I came up with a new plan (which was actually my original plan anyway) which is to walk to the very end of France and do some of the places like Menton and Monaco which I really want to see. The reason I had abandoned this plan was that feeling of being out of place with all of my walking gear and the fact that, when I go to these nice places, I can’t go in all the cute little shops with my massive walking rucksack. I plan to come back and do these places properly and also make sure I budget on that trip to allow for a few nicer restaurants and hotels than the ones I am enjoying on this trip. However, for now, I am mainly walking in the mountains behind them, but when I do go in I will just do a whistle-stop tour and plan for when I return. I also had a good bit of news as I was leaving Peymeinade which was that the snow on the tops of the mountain was actually just a bit of a freak weather event which was part of the storm that had been happening when I was arriving. It should also melt within a few days (it already has in a lot of places) and shouldn’t cause me too many issues when I come back for the start of the GR4. Fingers crossed!

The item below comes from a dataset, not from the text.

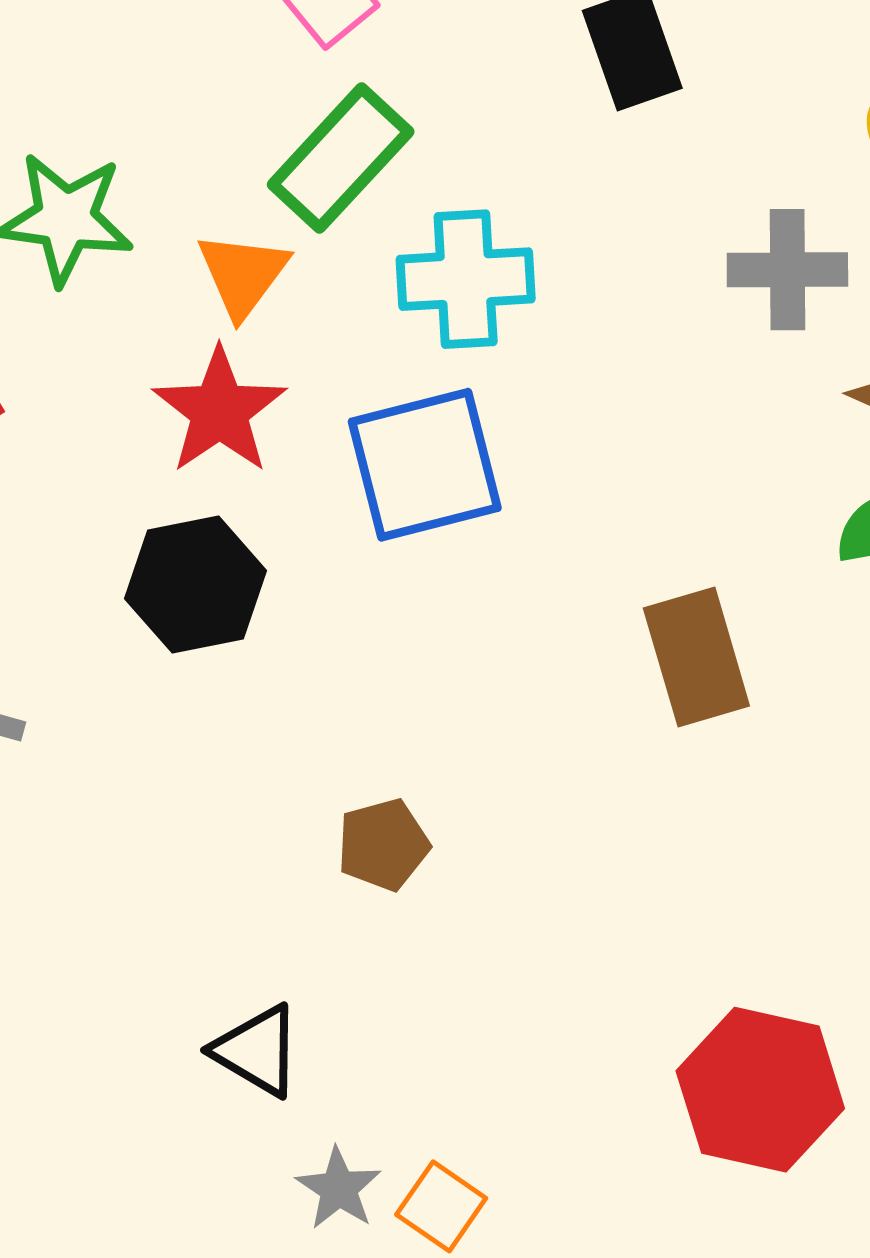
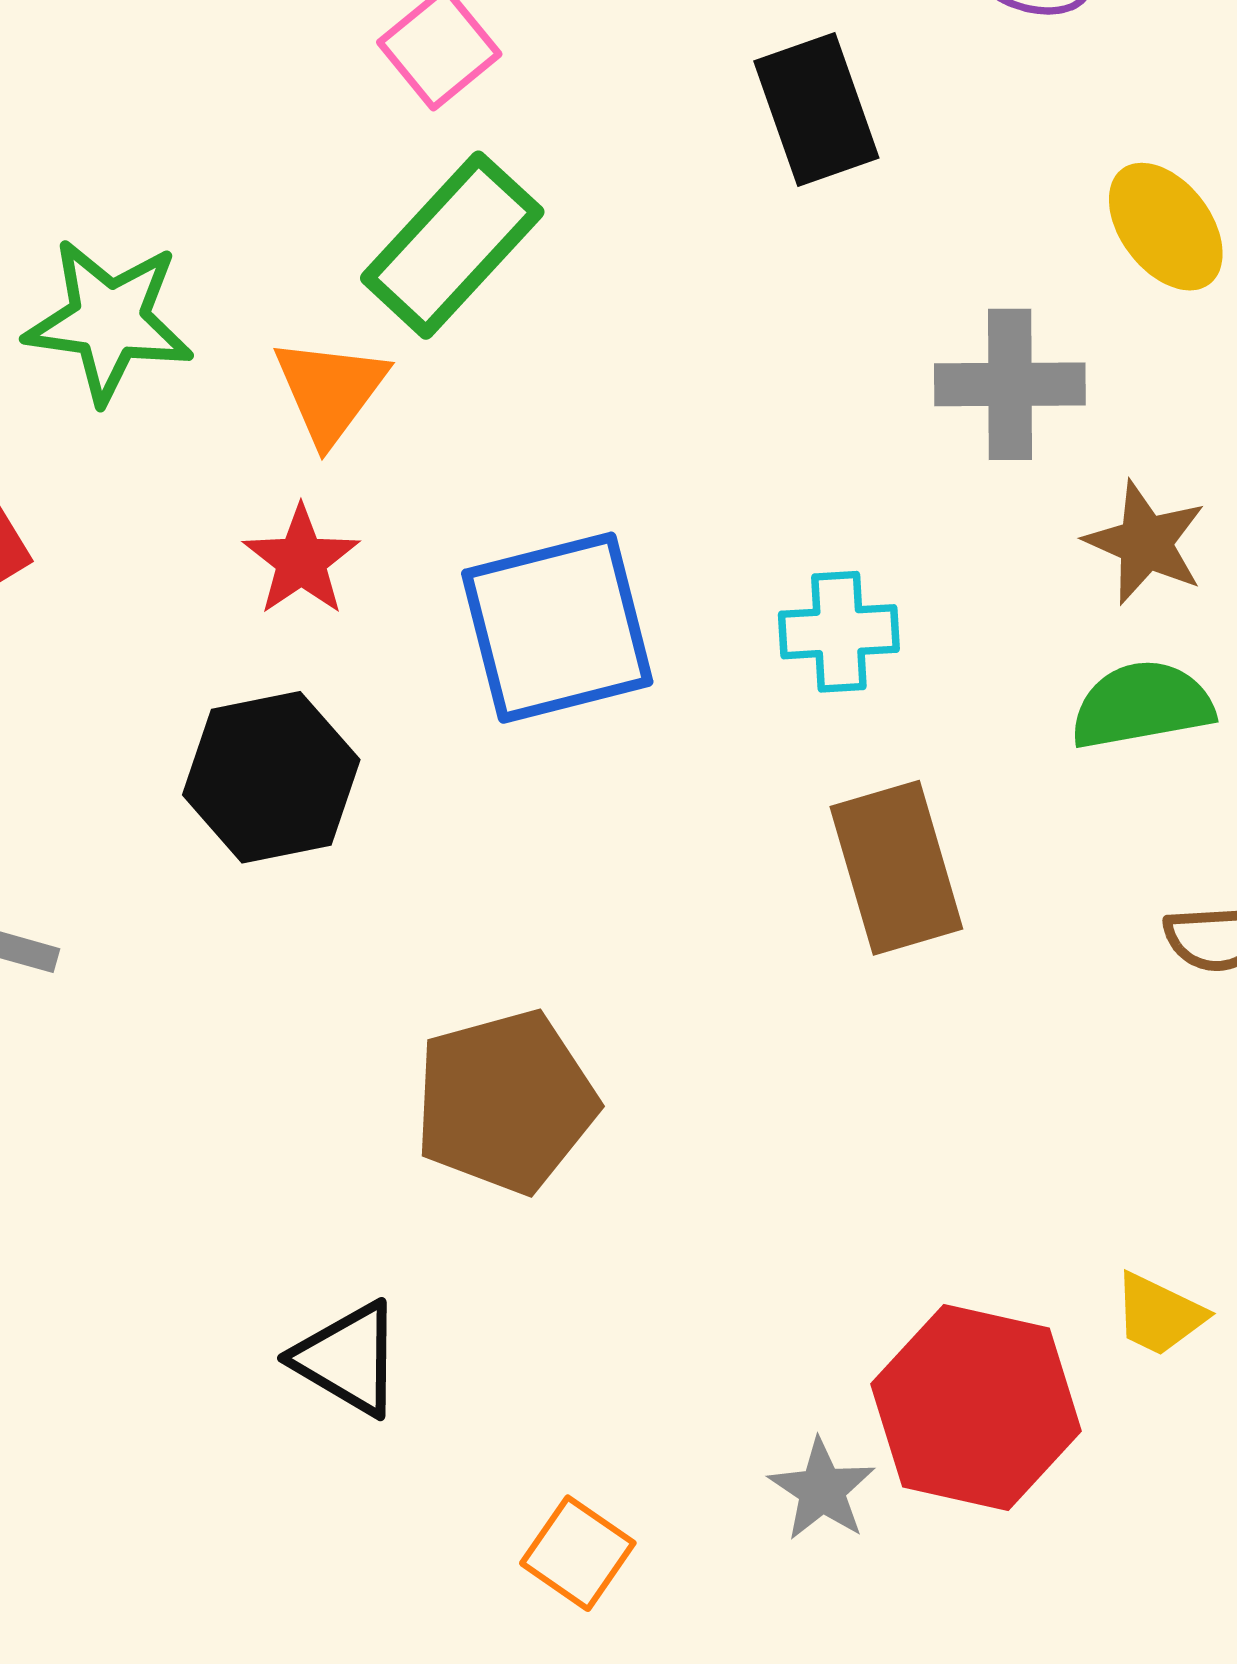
cyan cross: (466, 279) -> (839, 632), moved, size x0.7
red star: (220, 411) -> (301, 561), size x0.7
brown pentagon: (383, 845) -> (505, 1102), size x1.6
gray star: (339, 1189) -> (822, 1490), moved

Since leaving Peymeinade, I have done three days of beautiful walking as I travel in the mountains behind Cannes and Nice. As I have said before, I am trying to avoid the big cities and I have to say I have made the right choice as the views up here are stunning. Looking inland you get glimpses of the high Alps, all covered majestically in snow, and when you turn South you get wonderful views of the oceans and sometimes even the cities look rather nice, from a good safe distance of about 15 miles.



I also managed to camp a couple of times on campsites which was a first for the trip. They are now starting to open though the second one actually opened especially for me so I got a kind of VIP experience where I was the only person on the site. The first night camping I had a wonderful reminder of how unpredictable the weather in the mountains can be. Here is me figuring out what a less than 5% chance of rain might actually look like if there are summits nearby…



I’ll probably write a very short blog in a few days describing my last few days along the Med before I head back to Grasse and start the GR4 for which I am incredibly excited and yet also very nervous as that is where this walk gets BIG!



Recommendation:

I said that I quite like Peymeinade and this was definitely helped by the accommodation that I stayed in for my two nights there. On the AirBNB page the owners describe it as a shed in their garden but it is way more than that. It is cute, it is tiny and it is just so peaceful. It’s also not what I would call a shed, more of a renovated outbuilding. Sitting outside it is wonderful as the world is so quiet, all you can hear are a few birds singing and you have some truly lovely mountain views. You also get a choice of sunny or shady spots all day which was great for me. The owners are lovely but I think the best bit is that you can reach some amazing places really easily: If you had a car you could in one day go for a swim in the sea, go shopping in Nice (not sure why you would want that but I am told some people like that sort of thing), walk up any number of mountains and be spoilt for choice as to where you would eat that night.